5 March 2008 A mediation team with some of the world’s leading experts in ceasefires, transitional justice, power-sharing and constitutional arrangements is now on standby to help resolve crises around the world, the United Nations’ top political official announced today.
The new UN Mediation Standby Team is part of ongoing efforts to strengthen the ability of the UN’s Department of Political Affairs to help prevent conflict through assistance to diplomacy, according to B. Lynn Pascoe, the Under-Secretary-General for Political Affairs.
“What we are trying to do in this process is to make sure that not only do we carry out the Secretary-General’s efforts to be there fast in mediation and to be there very quickly on the ground when we’re asked by Member States or regional organizations, but also to make sure that we’ll be there with the very best expertise that’s available anywhere in the world,” Mr.
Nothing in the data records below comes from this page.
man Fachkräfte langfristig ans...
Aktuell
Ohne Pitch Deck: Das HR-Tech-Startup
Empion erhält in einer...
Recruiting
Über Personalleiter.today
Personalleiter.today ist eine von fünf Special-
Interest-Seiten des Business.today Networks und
Pascoe said as he launched the initiative at a Headquarters news conference.
Demand for mediation assistance has grown steadily in recent years, Mr. Pascoe said, noting the long list of recent talks, in particular those that set up power-sharing arrangements to end the post-election violence in Kenya and attempts to end the armed activity of the Lord’s Resistance Army (LRA) in northern Uganda.
And the situations are becoming increasing complex. “These are not places where you can go out and begin a negotiation by the seat of your pants,” the Under-Secretary-General noted. Even the most seasoned UN envoys usually need specialized advice.
For that reason, the Standby Team was chosen from a slate of hundreds of candidates, through a rigorous process that included nominations from UN Member States, tests and interviews.
The founding members of the team are led by Joyce Neu of the United States, who has mediated in dozens of countries around the world, some of which as adviser to US President Jimmy Carter and as founding Executive Director of the Institute for Peace & Justice at the University of San Diego.
Other members include Jeffery Mapendere of Zimbabwe, an expert in security arrangements; Patrick Gavigan of the US and Ireland, whose field is transitional justice and human rights; John McGarry of Canada, an expert in power-sharing; and Andrew Ladley of New Zealand, who has done extensive work in constitution-making and elections.
It is hoped that these founding members will be the seed of a much larger group, as their services will be much in demand, Mr. Pascoe said.
Two members of the group have already been dispatched to Kenya this week, to assist in the ongoing African-led mediation efforts there, missing out on the briefings they were meant to receive in New York before they head out to the field, he noted.
The team's activities are being funded in their first year through a donation by the Norwegian Government.